Ecuador is also mentioned as a country where residence may not require full-time living.

The practical advantage is that a person can obtain a residence permit now and keep it as a backup option while deciding later whether to move.

Citizenship possibilities

Most Latin American countries offer residence first, not immediate citizenship.

Argentina is one of the faster citizenship options, with citizenship potentially available after as little as two years of living there. The Argentine passport is described as relatively good quality, though there may be unusual issues around whether it can later be renounced.

Mexico may also offer a citizenship path, but the person would need to spend time in the country and meet the relevant requirements.

El Salvador is different because it offers a “freedom passport” aimed at Bitcoin investors, priced at $1 million. This is contrasted with Caribbean citizenship by investment programs that may cost around $200,000. The point is that countries often raise requirements once they become safer or more desirable.

Getting residence earlier may allow people to enter under easier conditions before costs or criteria increase.

Taxes and lifestyle trade-offs

Not all Latin American countries are tax-friendly. Argentina, for example, is not described as broadly tax-friendly, despite its current political direction.

A person may still be able to live there part of the year, such as four or five months, without entering the tax net. Whether that works depends on the country’s tax residency rules and personal circumstances.
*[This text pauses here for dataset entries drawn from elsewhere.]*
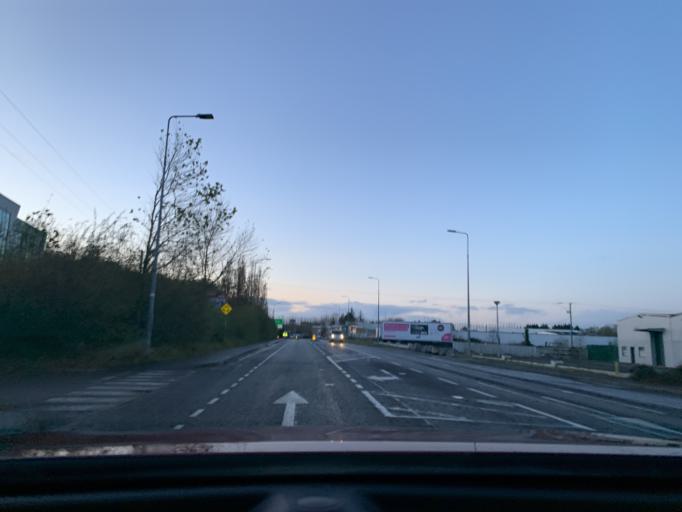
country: IE
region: Connaught
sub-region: County Leitrim
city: Carrick-on-Shannon
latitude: 53.9443
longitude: -8.0726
Some Latin American countries may offer lower taxes, lower living costs, and better lifestyle than North America. Others may be attractive for lifestyle but not ideal for tax residency.
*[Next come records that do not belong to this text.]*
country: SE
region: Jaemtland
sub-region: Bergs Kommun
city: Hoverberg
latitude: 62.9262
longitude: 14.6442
This is why the strategy may be to separate lifestyle, tax residence, business structure, banking, and investments across different countries.

Why Latin America appeals

Latin America may not offer the absolute highest safety in the world. People looking for maximum order and security may prefer places such as Singapore, South Korea, the Gulf states, parts of Eastern Europe, Bahrain, Oman, Qatar, or the UAE.

Latin America’s appeal is different:

  • straightforward immigration
  • same or similar time zones for North Americans
  • strong food and culture
  • lower cost of living
  • good lifestyle options
  • easier access from the United States and Canada
  • potential tax and residence flexibility
  • countries that are culturally familiar to North Americans in some ways

Governments in the region may also be more hands-off than in highly regulated countries. This can appeal to people who want less interference, provided they are comfortable taking more responsibility for their own safety and planning.
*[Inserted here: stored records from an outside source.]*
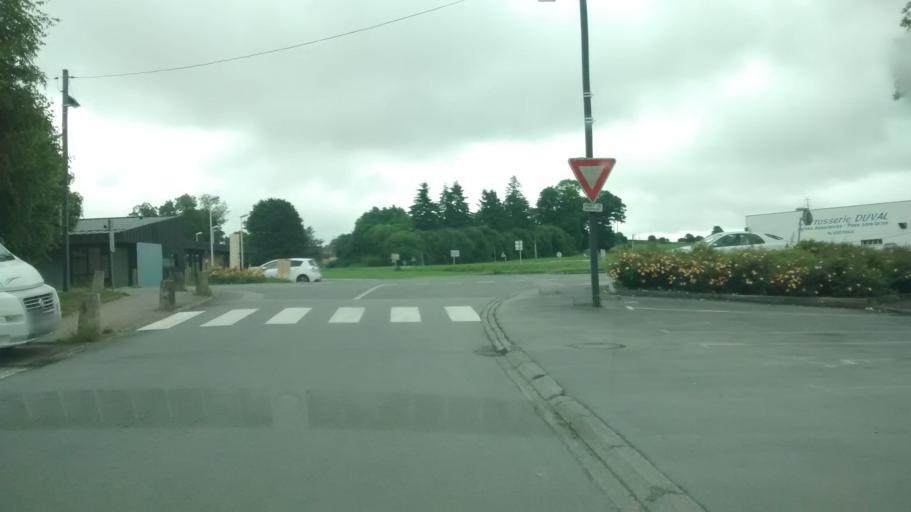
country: FR
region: Brittany
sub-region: Departement du Morbihan
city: Serent
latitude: 47.8210
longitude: -2.5061
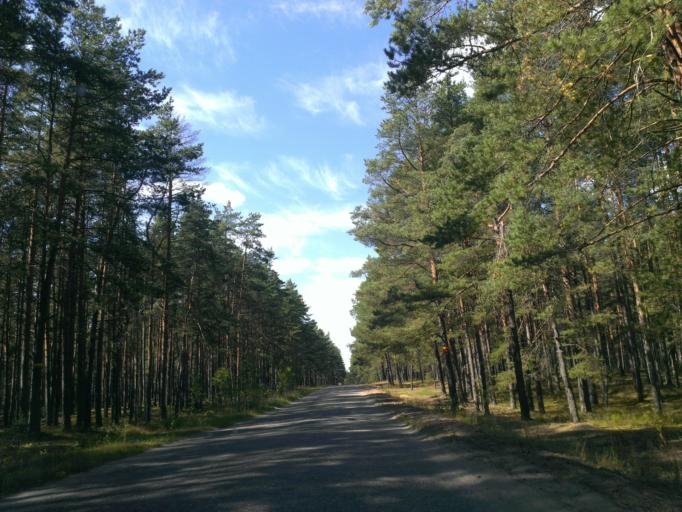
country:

Practical decision criteria

People considering South America or Latin America should compare countries by:

  • city and neighborhood safety, not just national reputation
  • homicide rates and local crime patterns
  • residence permit requirements
  • whether residence must be maintained by physical presence
  • income or savings thresholds
  • tax residency rules
  • cost of living
  • healthcare and schools
  • lifestyle fit
  • citizenship timeline
  • whether the country is improving or deteriorating

The best option depends on the person. A family may prioritize safety, schools, and secure neighborhoods. A tax-sensitive entrepreneur may focus on part-year living and avoiding local tax residence. A retiree may prioritize low cost, healthcare, and residence simplicity.

South America should not be treated as one uniform region. Some cities are dangerous, some are improving, and some compare favorably with major U.S. and Canadian cities. For people willing to choose carefully, obtain residence early, and separate lifestyle from business and banking structures, the region can offer a useful Plan B and a better quality of life.